Hill also said that the fact that Ebola is most likely to occur the world’s poorest countries was likely part of major pharmaceutical companies’ lack of interest in developing a vaccine.
One bright spot is that the Ebola outbreak could end up being the catalyst needed to jumpstart research and development on neglected diseases. Julie Jacobson, senior program officer for infectious diseases at the Bill and Melinda Gates Foundation, remarked to The Guardian that “Ebola helps us realise we are a global planet: the health of one region affects the rest of us.”
However, that realization has come at a high cost. Almost 18,000 people were infected and more than 6,000 people died during the 2014 outbreak.
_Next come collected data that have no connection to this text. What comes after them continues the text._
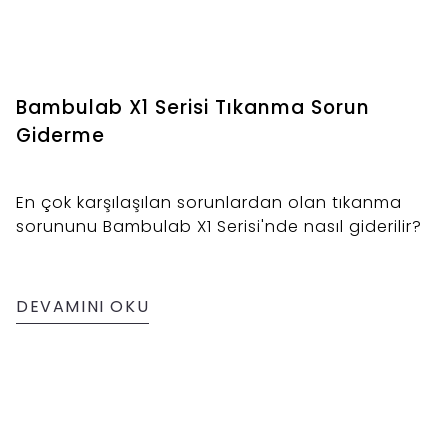
Bambulab X1 Serisi Tıkanma Sorun
Giderme
En çok karşılaşılan sorunlardan olan tıkanma
sorununu Bambulab X1 Serisi'nde nasıl giderilir?
DEVAMINI OKU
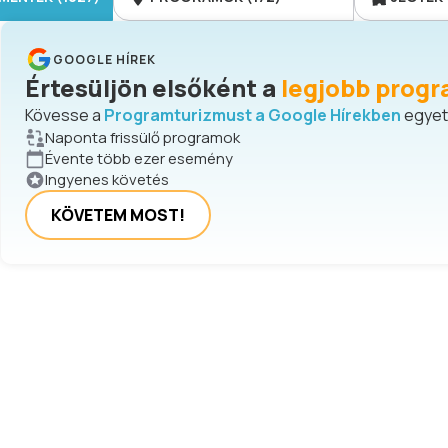
GOOGLE HÍREK
Értesüljön elsőként a
legjobb progr
Kövesse a
Programturizmust a Google Hírekben
egyetl
Naponta frissülő programok
Évente több ezer esemény
Ingyenes követés
KÖVETEM MOST!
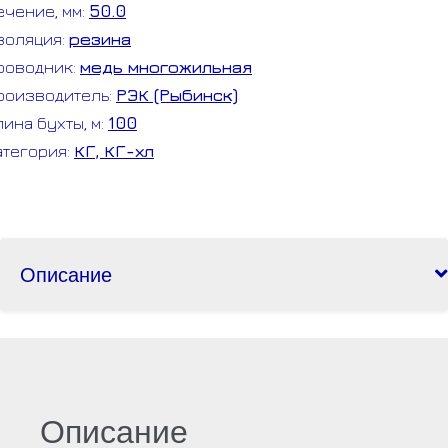
ечение, мм:
50.0
золяция:
резина
роводник:
медь многожильная
роизводитель:
РЭК (Рыбинск)
лина бухты, м:
100
атегория:
КГ, КГ-хл
Описание
Описание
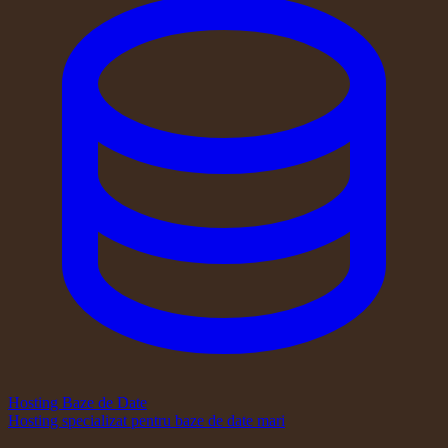
Hosting Baze de Date
Hosting specializat pentru baze de date mari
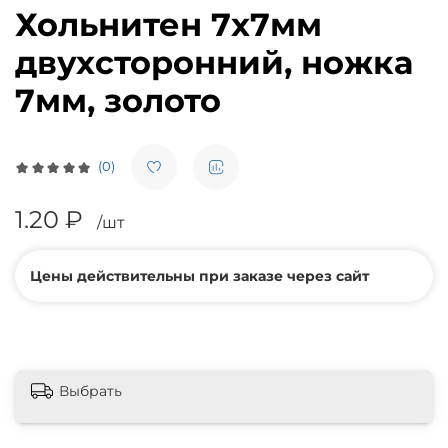
Хольнитен 7х7мм
двухсторонний, ножка
7мм, золото
(0)
1.20 ₽
/шт
Цены действительны при заказе через сайт
Выбрать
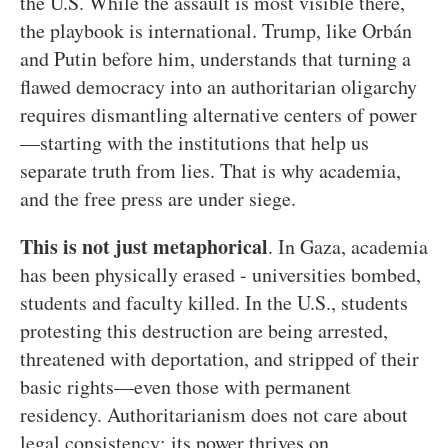
the U.S. While the assault is most visible there,
the playbook is international. Trump, like Orbán
and Putin before him, understands that turning a
flawed democracy into an authoritarian oligarchy
requires dismantling alternative centers of power
—starting with the institutions that help us
separate truth from lies. That is why academia,
and the free press are under siege.
This is not just metaphorical
. In Gaza, academia
has been physically erased - universities bombed,
students and faculty killed. In the U.S., students
protesting this destruction are being arrested,
threatened with deportation, and stripped of their
basic rights—even those with permanent
residency. Authoritarianism does not care about
legal consistency; its power thrives on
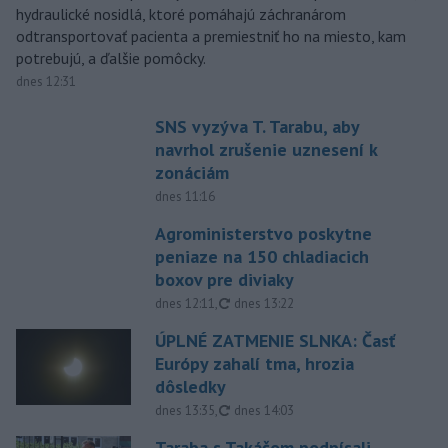
hydraulické nosidlá, ktoré pomáhajú záchranárom
odtransportovať pacienta a premiestniť ho na miesto, kam
potrebujú, a ďalšie pomôcky.
dnes 12:31
SNS vyzýva T. Tarabu, aby
navrhol zrušenie uznesení k
zonáciám
dnes 11:16
Agroministerstvo poskytne
peniaze na 150 chladiacich
boxov pre diviaky
aktualizované
dnes 12:11
,
dnes 13:22
ÚPLNÉ ZATMENIE SLNKA: Časť
Európy zahalí tma, hrozia
dôsledky
aktualizované
dnes 13:35
,
dnes 14:03
Taraba s Takáčom podpísali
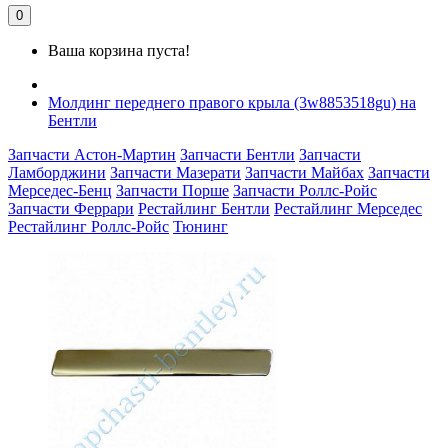
0
Ваша корзина пуста!
Молдинг переднего правого крыла (3w8853518gu) на
Бентли
Запчасти Астон-Мартин
Запчасти Бентли
Запчасти
Ламборджини
Запчасти Мазерати
Запчасти Майбах
Запчасти
Мерседес-Бенц
Запчасти Порше
Запчасти Роллс-Ройс
Запчасти Феррари
Рестайлинг Бентли
Рестайлинг Мерседес
Рестайлинг Роллс-Ройс
Тюнинг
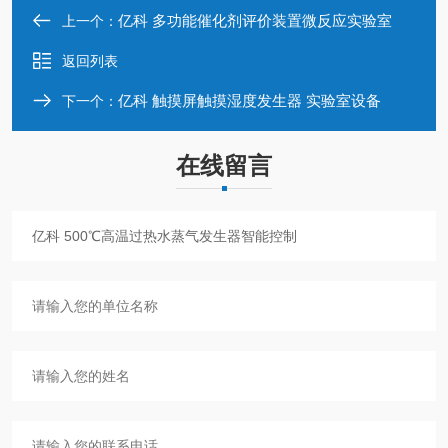
亿科 多功能催化剂评价装置微反应实验室
上一个：
返回列表
亿科 触摸屏触摸湿度发生器 实验室设备
下一个：
在线留言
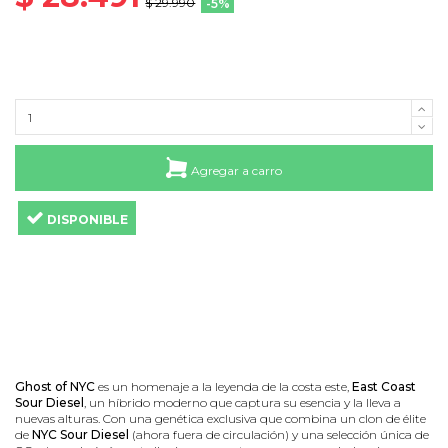
$ 29.990
-5%
Agregar a carro
DISPONIBLE
Ghost of NYC
es un homenaje a la leyenda de la costa este,
East Coast
Sour Diesel
, un híbrido moderno que captura su esencia y la lleva a
nuevas alturas. Con una genética exclusiva que combina un clon de élite
de
NYC Sour Diesel
(ahora fuera de circulación) y una selección única de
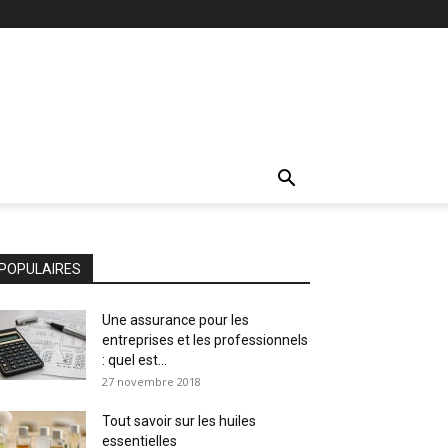
POPULAIRES
Une assurance pour les
entreprises et les professionnels
: quel est...
27 novembre 2018
Tout savoir sur les huiles
essentielles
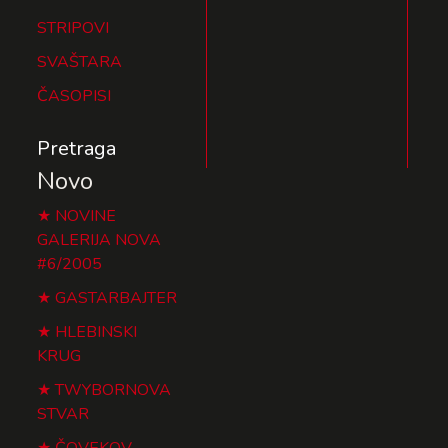
STRIPOVI
SVAŠTARA
ČASOPISI
Pretraga
Novo
NOVINE
GALERIJA NOVA
#6/2005
GASTARBAJTER
HLEBINSKI
KRUG
TWYBORNOVA
STVAR
ČOVEKOV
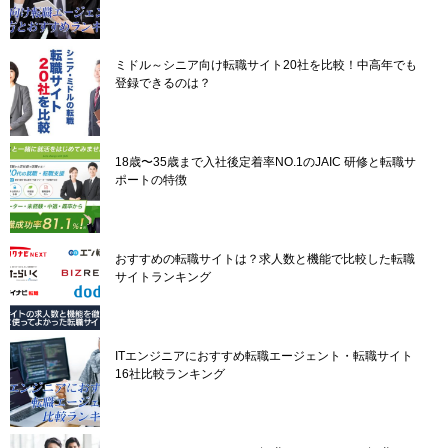
ン
ミドル～シニア向け転職サイト20社を比較！中高年でも
登録できるのは？
18歳〜35歳まで入社後定着率NO.1のJAIC 研修と転職サ
ポートの特徴
おすすめの転職サイトは？求人数と機能で比較した転職
サイトランキング
ITエンジニアにおすすめ転職エージェント・転職サイト
16社比較ランキング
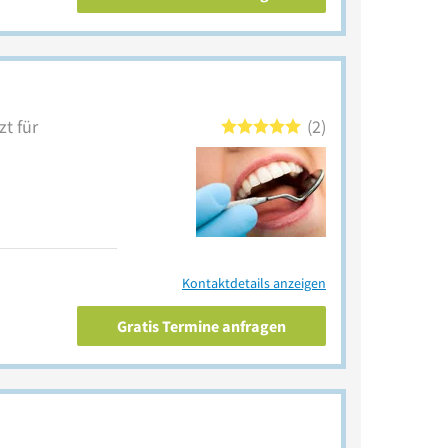
t für
2
Kontaktdetails anzeigen
Gratis Termine anfragen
Drug prices reaching a breaking point?
The corporate greed highlighted by the Ebola crisis is also evident in one of the year’s other main headlines: soaring drug prices. Top pharmaceutical companies charged a premium for blockbuster drugs released onto the market in 2014.
For example, Gilead Sciences’ (NASDAQ:GILD) hepatitis C drug Sovaldi was released to the market in late 2013 with an $84,000 price tag for 12 weeks of treatment. Worldwide, the drug saw $10.3 billion in sales last year — a number that has continued to grow due to the prevalence of hepatitis C patients worldwide.
However, despite its headline-making price, Sovaldi didn’t even earn a place on this list of the 10 most expensive drugs. Soliris, Naglazyme and Kalydeco top the list, respectively costing $536,629, $485,747 and $299,592 per patient per year.
These expensive drugs caused a spike in drug spending last year. As Bloomberg News states, per-person spending by commercial health plans increased by 13 percent in 2014. A 31-percent increase on spending on specialty drugs factored into this jump, which constitutes the largest increase in drug spending in more than a decade.
2015 is halfway over, and news about the Ebola crisis and increased drug prices continues to hit the market. It will be interesting to see what other stories ultimately come to the fore in the pharmaceutical sector by the end of 2015.
Securities Disclosure: I, Morag McGreevey, hold no direct investment interest in any company mentioned in this article.